Problem: Quote word for word the lines of the records below, beginning with the line that contains "pose: elev=145.6 azim=294.5" and continuing through the line that contains "Dot at: (316, 228)", with both of those lines included.

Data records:
********************
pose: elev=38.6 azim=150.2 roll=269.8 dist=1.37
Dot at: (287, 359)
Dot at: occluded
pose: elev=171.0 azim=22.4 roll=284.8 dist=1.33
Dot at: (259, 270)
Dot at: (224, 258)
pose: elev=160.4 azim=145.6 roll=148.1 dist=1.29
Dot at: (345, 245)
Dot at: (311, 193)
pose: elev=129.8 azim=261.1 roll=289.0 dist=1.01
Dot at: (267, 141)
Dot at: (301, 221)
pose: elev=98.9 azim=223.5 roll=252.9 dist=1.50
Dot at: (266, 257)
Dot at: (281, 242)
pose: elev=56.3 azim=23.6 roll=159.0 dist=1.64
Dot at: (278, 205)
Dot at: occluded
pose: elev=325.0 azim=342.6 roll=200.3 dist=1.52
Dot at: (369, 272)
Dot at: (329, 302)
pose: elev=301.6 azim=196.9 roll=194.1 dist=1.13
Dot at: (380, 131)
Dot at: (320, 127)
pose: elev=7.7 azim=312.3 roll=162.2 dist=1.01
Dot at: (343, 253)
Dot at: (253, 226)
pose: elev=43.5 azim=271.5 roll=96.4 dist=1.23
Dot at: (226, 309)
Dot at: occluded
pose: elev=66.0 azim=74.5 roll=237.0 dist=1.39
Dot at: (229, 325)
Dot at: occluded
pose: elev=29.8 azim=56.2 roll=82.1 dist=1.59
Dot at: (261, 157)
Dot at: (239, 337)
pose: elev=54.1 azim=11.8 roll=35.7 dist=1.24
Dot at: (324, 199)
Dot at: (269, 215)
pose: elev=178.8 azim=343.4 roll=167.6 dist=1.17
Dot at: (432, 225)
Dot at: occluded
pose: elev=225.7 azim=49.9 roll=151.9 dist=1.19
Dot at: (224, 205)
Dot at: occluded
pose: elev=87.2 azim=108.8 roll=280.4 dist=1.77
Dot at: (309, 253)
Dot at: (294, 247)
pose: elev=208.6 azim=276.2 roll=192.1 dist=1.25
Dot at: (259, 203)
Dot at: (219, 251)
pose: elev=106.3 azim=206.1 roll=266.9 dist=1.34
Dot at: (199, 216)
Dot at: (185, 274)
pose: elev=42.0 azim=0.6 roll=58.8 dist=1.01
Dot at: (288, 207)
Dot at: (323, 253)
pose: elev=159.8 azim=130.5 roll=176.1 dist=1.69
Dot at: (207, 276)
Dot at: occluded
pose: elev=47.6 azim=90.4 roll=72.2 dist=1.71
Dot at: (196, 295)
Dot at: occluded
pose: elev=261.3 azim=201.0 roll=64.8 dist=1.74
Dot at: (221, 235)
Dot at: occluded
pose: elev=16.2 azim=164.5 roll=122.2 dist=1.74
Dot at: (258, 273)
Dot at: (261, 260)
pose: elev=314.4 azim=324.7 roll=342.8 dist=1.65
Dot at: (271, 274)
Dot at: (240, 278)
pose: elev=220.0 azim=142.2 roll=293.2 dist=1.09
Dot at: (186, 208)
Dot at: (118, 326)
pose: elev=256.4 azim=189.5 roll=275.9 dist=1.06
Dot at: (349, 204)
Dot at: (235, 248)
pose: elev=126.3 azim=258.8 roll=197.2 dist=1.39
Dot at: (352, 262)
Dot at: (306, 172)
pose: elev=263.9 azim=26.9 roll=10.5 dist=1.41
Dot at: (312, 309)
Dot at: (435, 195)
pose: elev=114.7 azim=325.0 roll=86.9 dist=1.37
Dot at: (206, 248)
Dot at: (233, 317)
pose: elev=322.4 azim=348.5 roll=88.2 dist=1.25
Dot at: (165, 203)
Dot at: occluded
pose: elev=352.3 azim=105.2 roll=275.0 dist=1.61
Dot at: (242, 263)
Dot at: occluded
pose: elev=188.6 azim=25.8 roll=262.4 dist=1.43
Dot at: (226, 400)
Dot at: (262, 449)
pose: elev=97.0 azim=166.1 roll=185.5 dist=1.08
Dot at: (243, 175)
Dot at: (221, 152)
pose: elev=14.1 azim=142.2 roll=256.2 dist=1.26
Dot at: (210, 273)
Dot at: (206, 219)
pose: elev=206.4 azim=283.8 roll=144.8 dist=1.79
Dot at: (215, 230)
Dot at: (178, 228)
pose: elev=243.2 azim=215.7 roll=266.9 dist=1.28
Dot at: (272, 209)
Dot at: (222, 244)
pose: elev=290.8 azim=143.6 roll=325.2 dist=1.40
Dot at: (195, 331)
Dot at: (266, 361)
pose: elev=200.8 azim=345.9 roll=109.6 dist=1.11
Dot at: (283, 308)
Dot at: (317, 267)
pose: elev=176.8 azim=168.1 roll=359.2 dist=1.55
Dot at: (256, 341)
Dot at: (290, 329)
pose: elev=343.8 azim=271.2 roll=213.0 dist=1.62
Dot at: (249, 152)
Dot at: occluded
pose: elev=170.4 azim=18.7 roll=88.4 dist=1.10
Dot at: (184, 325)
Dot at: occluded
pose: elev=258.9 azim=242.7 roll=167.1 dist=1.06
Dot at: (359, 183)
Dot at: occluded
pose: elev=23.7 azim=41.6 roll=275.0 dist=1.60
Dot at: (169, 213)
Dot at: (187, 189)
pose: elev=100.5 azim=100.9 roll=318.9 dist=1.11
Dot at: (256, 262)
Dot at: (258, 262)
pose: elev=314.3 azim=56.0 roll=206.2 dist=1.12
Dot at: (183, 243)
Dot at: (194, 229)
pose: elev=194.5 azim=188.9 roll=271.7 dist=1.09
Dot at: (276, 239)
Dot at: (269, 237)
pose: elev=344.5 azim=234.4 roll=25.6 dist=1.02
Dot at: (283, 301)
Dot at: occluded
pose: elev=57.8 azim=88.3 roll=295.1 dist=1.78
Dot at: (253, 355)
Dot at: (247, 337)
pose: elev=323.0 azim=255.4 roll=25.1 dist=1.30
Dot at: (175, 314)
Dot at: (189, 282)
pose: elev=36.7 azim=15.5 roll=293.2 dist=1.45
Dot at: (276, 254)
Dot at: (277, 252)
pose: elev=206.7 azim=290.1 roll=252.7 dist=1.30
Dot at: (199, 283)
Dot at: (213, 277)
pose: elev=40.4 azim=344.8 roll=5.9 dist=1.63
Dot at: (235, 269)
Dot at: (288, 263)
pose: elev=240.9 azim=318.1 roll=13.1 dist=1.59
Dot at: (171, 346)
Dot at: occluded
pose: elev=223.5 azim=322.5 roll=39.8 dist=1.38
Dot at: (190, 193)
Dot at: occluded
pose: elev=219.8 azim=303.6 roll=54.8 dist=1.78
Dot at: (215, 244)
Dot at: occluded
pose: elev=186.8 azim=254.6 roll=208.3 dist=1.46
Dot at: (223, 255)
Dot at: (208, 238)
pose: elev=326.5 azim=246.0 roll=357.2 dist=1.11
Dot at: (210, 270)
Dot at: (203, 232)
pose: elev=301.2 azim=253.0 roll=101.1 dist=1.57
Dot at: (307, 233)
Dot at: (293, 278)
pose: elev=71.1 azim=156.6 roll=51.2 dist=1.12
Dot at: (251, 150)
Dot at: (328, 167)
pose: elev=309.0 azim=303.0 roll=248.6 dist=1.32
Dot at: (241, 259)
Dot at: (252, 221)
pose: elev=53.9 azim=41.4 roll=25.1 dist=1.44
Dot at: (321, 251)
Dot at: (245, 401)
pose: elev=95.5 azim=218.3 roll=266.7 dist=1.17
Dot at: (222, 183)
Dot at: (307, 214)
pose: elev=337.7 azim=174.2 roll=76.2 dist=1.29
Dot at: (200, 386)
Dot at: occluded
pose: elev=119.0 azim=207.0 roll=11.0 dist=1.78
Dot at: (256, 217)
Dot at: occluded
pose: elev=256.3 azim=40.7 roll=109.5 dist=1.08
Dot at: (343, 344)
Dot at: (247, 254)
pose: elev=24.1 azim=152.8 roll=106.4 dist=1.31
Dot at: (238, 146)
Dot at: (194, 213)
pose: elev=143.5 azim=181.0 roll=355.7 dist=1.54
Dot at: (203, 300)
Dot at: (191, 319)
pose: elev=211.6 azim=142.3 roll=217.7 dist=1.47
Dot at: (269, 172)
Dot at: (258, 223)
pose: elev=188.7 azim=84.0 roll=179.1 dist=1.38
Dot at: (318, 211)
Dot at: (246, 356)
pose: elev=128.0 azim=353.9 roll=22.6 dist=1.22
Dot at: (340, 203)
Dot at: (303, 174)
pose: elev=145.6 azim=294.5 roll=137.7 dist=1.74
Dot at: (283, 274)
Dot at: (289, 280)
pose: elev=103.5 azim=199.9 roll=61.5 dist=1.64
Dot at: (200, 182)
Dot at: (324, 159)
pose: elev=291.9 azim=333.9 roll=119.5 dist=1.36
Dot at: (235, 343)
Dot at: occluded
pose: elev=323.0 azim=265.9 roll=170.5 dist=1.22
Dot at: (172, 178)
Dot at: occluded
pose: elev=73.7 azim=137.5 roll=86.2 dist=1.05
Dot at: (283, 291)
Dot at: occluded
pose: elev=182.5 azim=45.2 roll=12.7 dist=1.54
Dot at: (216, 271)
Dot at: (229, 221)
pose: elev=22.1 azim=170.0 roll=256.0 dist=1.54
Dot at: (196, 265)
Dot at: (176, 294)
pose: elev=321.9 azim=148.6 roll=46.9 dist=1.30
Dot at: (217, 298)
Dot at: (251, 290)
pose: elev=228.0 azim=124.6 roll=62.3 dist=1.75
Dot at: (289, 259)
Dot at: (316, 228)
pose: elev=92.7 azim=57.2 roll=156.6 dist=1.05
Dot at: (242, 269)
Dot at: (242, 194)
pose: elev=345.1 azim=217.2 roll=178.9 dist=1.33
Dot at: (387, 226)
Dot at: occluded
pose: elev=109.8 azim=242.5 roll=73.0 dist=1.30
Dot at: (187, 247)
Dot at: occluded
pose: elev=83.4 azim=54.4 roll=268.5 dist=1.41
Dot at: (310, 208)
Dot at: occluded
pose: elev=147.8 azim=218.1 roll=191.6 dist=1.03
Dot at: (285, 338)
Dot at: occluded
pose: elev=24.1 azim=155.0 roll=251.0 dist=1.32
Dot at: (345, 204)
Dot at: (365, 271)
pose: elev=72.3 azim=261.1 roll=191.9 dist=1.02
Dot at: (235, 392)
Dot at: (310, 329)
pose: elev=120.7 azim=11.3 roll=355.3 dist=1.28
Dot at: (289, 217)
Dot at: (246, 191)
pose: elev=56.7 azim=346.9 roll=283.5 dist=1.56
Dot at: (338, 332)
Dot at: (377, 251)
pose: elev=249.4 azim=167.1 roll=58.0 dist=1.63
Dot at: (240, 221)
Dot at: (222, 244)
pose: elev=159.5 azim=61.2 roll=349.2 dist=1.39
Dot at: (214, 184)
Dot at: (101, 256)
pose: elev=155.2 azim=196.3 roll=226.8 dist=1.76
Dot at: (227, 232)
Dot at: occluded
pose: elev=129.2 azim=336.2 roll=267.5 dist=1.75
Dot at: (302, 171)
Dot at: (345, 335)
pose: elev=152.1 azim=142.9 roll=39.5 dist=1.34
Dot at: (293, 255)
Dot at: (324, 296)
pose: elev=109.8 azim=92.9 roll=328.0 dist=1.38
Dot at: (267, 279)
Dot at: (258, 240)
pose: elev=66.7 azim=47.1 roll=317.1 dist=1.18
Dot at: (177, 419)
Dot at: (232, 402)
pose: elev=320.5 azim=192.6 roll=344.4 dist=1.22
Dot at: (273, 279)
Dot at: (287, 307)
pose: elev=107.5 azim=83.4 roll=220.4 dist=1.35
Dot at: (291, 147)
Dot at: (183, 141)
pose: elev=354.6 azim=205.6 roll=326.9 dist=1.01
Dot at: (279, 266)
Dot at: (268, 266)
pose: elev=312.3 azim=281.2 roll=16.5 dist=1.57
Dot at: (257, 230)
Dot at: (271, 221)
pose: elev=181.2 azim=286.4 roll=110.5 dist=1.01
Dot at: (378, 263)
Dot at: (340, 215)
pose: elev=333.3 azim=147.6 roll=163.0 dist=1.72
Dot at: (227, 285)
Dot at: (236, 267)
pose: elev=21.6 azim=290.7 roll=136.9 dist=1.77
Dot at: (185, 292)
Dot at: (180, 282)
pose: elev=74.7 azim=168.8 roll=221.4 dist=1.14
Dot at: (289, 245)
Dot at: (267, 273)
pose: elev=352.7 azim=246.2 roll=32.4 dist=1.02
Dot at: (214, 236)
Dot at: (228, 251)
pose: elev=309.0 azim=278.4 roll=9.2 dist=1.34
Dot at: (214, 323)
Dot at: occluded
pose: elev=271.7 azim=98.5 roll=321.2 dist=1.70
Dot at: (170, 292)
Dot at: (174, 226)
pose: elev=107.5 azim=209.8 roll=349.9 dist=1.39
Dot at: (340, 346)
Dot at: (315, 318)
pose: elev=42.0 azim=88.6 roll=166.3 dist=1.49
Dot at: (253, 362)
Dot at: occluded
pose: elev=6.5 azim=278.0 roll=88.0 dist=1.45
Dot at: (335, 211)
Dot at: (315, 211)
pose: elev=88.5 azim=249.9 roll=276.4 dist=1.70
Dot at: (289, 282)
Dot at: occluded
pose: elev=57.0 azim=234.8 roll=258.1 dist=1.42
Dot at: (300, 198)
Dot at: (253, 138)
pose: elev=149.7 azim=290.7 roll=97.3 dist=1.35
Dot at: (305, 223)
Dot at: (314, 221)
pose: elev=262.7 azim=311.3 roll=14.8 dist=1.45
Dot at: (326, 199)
********************
Reply to the exercise:
pose: elev=145.6 azim=294.5 roll=137.7 dist=1.74
Dot at: (283, 274)
Dot at: (289, 280)
pose: elev=103.5 azim=199.9 roll=61.5 dist=1.64
Dot at: (200, 182)
Dot at: (324, 159)
pose: elev=291.9 azim=333.9 roll=119.5 dist=1.36
Dot at: (235, 343)
Dot at: occluded
pose: elev=323.0 azim=265.9 roll=170.5 dist=1.22
Dot at: (172, 178)
Dot at: occluded
pose: elev=73.7 azim=137.5 roll=86.2 dist=1.05
Dot at: (283, 291)
Dot at: occluded
pose: elev=182.5 azim=45.2 roll=12.7 dist=1.54
Dot at: (216, 271)
Dot at: (229, 221)
pose: elev=22.1 azim=170.0 roll=256.0 dist=1.54
Dot at: (196, 265)
Dot at: (176, 294)
pose: elev=321.9 azim=148.6 roll=46.9 dist=1.30
Dot at: (217, 298)
Dot at: (251, 290)
pose: elev=228.0 azim=124.6 roll=62.3 dist=1.75
Dot at: (289, 259)
Dot at: (316, 228)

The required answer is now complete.